_YOUR INSTRUCTIONS_: Please copy out the records word for word, from their first line through the line containing "Unit 10, Propeller Park, NW10 0AB", including both of those lines.

Saved entries:
-----
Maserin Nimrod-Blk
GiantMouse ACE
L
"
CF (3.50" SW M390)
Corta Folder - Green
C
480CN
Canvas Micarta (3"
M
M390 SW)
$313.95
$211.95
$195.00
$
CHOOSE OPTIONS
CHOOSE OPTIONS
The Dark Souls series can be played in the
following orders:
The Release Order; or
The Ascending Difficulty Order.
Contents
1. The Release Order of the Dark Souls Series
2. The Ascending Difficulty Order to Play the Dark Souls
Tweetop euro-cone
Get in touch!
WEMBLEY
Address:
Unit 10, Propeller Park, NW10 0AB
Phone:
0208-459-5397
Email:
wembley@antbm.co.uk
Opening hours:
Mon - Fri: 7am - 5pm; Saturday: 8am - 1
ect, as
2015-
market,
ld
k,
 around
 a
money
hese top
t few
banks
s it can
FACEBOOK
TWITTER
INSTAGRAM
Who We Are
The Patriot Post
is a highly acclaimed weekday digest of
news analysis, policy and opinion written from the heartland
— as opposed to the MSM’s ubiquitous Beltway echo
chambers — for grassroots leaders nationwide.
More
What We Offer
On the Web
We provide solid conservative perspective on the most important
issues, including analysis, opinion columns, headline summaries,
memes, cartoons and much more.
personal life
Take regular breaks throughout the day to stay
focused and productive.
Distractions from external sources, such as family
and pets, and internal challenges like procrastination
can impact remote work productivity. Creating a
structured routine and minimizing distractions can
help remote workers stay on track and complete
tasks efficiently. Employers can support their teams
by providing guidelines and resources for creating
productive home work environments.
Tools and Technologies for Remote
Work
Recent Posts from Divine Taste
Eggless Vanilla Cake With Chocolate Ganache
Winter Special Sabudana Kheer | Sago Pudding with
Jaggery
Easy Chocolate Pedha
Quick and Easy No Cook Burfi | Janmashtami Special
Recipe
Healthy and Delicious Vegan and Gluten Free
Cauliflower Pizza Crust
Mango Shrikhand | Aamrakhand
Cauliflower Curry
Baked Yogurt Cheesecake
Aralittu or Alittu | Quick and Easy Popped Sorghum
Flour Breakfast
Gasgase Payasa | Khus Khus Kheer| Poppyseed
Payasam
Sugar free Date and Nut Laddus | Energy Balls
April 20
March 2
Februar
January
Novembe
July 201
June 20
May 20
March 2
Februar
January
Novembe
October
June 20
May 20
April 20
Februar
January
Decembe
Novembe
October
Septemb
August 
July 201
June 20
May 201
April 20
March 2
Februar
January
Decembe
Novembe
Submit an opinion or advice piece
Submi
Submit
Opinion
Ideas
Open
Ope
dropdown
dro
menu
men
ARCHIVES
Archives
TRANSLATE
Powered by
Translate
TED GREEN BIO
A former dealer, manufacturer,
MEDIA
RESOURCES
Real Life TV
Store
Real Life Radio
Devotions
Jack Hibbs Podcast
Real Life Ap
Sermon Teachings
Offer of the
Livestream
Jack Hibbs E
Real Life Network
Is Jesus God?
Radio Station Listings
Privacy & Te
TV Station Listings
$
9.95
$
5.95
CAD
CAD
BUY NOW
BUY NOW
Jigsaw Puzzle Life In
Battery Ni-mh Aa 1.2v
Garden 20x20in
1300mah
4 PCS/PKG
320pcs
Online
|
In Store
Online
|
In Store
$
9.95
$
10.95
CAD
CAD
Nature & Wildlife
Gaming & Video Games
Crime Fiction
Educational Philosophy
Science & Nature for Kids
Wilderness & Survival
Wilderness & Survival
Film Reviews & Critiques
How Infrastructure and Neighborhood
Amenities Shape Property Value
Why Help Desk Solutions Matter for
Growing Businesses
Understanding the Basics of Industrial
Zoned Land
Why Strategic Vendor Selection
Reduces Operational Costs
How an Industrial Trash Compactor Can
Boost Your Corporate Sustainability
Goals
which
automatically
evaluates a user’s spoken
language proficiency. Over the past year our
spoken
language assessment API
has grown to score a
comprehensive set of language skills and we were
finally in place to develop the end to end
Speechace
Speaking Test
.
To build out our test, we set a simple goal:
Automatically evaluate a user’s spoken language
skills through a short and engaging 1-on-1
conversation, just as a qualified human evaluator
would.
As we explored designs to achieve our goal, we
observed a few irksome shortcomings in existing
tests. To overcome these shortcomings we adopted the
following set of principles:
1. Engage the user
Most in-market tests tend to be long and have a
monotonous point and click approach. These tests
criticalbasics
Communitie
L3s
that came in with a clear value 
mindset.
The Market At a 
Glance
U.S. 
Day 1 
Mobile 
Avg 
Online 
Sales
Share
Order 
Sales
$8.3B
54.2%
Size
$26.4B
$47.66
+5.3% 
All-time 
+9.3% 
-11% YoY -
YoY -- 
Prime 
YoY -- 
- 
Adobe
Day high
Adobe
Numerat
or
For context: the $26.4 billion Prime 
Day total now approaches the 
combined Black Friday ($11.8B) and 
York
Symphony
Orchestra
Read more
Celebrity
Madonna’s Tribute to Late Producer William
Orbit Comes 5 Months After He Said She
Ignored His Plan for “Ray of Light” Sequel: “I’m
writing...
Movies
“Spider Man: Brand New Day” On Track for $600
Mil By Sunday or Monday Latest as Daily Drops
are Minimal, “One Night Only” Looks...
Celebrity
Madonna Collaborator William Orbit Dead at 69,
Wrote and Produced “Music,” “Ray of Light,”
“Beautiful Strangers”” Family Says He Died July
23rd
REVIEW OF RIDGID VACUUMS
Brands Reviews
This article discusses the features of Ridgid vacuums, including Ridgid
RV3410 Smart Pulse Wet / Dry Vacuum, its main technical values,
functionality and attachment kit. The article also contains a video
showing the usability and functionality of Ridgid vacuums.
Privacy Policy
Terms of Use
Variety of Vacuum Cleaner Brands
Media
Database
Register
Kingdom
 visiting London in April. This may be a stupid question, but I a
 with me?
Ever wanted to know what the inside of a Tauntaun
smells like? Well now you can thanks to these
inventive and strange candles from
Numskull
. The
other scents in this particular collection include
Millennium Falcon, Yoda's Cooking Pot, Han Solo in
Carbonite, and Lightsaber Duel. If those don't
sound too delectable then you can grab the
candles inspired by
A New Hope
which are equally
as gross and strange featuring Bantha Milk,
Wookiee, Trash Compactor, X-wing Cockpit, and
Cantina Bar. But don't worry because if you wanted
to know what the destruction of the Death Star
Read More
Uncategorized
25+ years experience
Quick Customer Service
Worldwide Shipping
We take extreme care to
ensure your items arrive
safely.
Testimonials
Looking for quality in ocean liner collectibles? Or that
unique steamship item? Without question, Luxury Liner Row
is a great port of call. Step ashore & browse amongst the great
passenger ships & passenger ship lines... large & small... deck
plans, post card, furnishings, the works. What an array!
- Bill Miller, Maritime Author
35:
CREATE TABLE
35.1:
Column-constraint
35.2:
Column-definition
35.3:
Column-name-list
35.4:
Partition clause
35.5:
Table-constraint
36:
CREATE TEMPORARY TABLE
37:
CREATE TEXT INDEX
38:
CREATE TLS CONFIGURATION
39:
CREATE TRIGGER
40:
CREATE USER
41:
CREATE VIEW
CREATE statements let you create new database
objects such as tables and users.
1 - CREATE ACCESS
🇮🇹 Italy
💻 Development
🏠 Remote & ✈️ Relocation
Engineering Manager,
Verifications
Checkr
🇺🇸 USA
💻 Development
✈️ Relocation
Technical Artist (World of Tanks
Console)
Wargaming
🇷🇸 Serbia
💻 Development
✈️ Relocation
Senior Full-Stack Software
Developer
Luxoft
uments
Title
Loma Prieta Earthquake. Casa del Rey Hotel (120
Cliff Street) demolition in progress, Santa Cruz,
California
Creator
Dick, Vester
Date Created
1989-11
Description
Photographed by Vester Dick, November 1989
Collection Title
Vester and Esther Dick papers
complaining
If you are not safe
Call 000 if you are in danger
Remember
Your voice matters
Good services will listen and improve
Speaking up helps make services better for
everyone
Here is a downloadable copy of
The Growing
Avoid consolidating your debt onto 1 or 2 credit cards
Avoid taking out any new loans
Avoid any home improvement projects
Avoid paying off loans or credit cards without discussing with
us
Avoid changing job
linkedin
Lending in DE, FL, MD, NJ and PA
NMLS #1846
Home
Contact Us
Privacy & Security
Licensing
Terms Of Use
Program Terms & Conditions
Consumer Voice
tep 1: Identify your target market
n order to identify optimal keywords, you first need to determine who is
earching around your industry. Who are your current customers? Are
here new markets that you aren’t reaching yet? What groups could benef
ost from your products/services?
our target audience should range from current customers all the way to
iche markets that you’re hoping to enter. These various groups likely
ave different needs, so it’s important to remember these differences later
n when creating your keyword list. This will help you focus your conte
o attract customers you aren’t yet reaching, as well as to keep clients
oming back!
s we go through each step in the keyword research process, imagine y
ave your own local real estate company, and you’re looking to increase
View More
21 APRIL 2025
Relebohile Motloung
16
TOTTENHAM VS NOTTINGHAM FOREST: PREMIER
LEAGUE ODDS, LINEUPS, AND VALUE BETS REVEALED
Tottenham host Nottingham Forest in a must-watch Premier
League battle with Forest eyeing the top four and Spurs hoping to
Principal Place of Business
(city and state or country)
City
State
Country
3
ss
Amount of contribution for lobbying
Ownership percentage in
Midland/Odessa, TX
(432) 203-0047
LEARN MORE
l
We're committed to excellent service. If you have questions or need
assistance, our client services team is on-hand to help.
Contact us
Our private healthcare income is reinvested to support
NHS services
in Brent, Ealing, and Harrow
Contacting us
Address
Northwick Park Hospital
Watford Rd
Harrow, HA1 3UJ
-----
_SOLUTION FOR THIS TASK_:
Maserin Nimrod-Blk
GiantMouse ACE
L
"
CF (3.50" SW M390)
Corta Folder - Green
C
480CN
Canvas Micarta (3"
M
M390 SW)
$313.95
$211.95
$195.00
$
CHOOSE OPTIONS
CHOOSE OPTIONS
The Dark Souls series can be played in the
following orders:
The Release Order; or
The Ascending Difficulty Order.
Contents
1. The Release Order of the Dark Souls Series
2. The Ascending Difficulty Order to Play the Dark Souls
Tweetop euro-cone
Get in touch!
WEMBLEY
Address:
Unit 10, Propeller Park, NW10 0AB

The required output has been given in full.